Nun also: 50 Jahre BAP. Und ich mittendrin. Am 10. Juli 2026 im Müngersdorfer Stadion in Köln. Was für ein Abend! Dreieinhalb Stunden Emotionen. Dieses Konzert ist nicht nur Zuhören – es ist pures Leben. Und wieder einmal wurde mir klar: „Versuche niemals, einen sachlichen Text über eine Band zu schreiben, die du liebst.“ Eine Band, die dir über all die Jahre so viel gegeben hat.
Es funktioniert nicht!
An diesem Abend habe ich den Soundtrack meines Lebens gehört – verdichtet auf dreieinhalb Stunden High End. Zeitweise hatte ich sogar das Gefühl, sie spielen nur für mich. Jeder Beat. Jedes Riff. Alles war vertraut und gleichzeitig voller Magie.
Musik für die Ewigkeit.
Die Texte von Wolfgang Niedecken erzählen sein Leben. Aber sie erzählen auch meins. Sie begleiten mich seit Jahrzehnten, haben mich durch die unterschiedlichsten Zeiten getragen und sind längst ein zeitloser Teil meiner eigenen Geschichte geworden.
Während die Lieder durchs Stadion klangen, gingen mir unzählige Konzerte durch den Kopf. Neu-Isenburg. Offenbach. Frankfurt. Wiesbaden. Oldenburg. Hannover. Kassel. Heilbronn. Loreley. Karlsruhe. Ulm, um nur einige zu nennen. Ich habe längst aufgehört zu zählen.

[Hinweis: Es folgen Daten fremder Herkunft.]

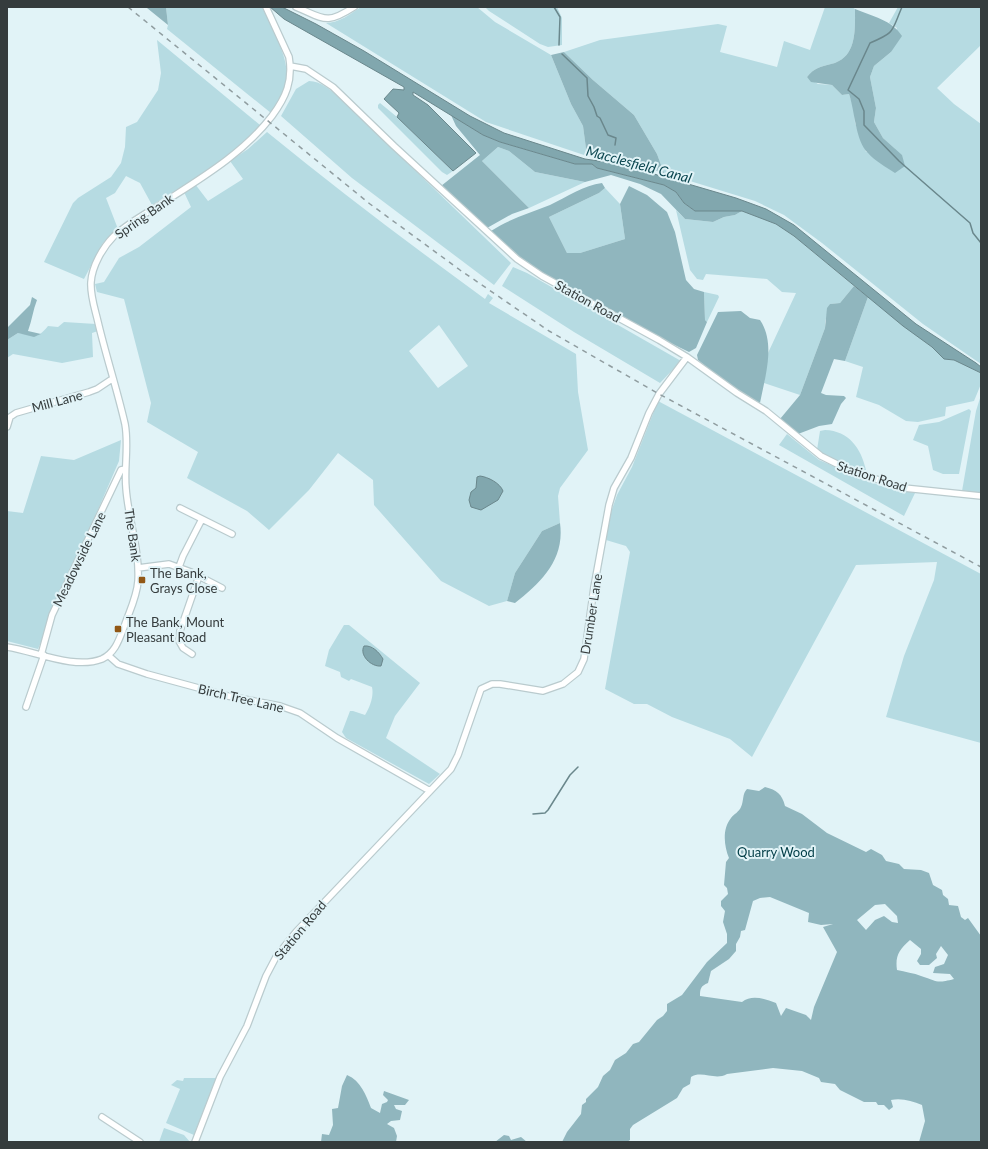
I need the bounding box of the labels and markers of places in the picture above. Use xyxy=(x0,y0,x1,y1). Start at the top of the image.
place label: The Bank, Grays Close xyxy=(150,565,218,596)
marker: The Bank, Grays Close xyxy=(137,575,147,585)
place label: The Bank, Mount Pleasant Road xyxy=(126,614,225,645)
marker: The Bank, Mount Pleasant Road xyxy=(113,624,123,634)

Gerade das Konzert 2012 auf der Loreley ist bis heute kaum in Worte zu fassen. Wenige Tage zuvor war mein Dad gestorben. Und dann kommt Verdamp lang her – die musikgewordene Metapher eines Vater-Sohn-Weges. Mehr Emotion geht kaum.
Jedes Konzert war mehr als nur ein Abend. Und auch der Abend im Müngersdorfer Stadion so viel mehr als ein weiterer Eintrag in meiner persönlichen Lebenschronik. Am Ende floss alles zusammen: Tränen, Schweiß und Erinnerungen. Meine Reise über Jahrzehnten mit der Band, verdichtet auf einen einzigen Sommerabend.

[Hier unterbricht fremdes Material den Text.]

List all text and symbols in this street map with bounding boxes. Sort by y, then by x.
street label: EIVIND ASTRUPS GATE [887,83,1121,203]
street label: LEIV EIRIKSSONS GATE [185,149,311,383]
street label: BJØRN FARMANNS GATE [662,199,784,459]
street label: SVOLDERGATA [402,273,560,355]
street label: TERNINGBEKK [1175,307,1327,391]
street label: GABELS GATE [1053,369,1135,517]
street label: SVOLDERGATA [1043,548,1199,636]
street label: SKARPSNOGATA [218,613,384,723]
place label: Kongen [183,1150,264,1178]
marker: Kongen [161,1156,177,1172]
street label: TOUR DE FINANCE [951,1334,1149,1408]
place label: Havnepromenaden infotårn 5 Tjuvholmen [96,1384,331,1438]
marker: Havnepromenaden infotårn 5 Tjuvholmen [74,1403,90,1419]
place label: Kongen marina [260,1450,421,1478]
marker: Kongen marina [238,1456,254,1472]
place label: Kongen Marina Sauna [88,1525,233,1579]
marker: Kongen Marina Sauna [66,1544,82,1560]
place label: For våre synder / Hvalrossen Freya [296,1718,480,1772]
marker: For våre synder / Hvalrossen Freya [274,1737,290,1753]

Vielleicht war das einfach nur ein Jubiläumskonzert. Für mich war es ein weiteres Kapitel einer Geschichte, die 1983 begann. Und ich hoffe, dass die von Niedecken ausgerufene Zielgerade noch einiges bereithält.
Un bliev su, wie de wohrs: Jraaduss.

Nur ein besonderer Mensch kann seelisch so tiefgreifend empfinden.
Wolfgang Niedecken ist es wert und es gebührt ihm diese Empfindungen auslösen zu können.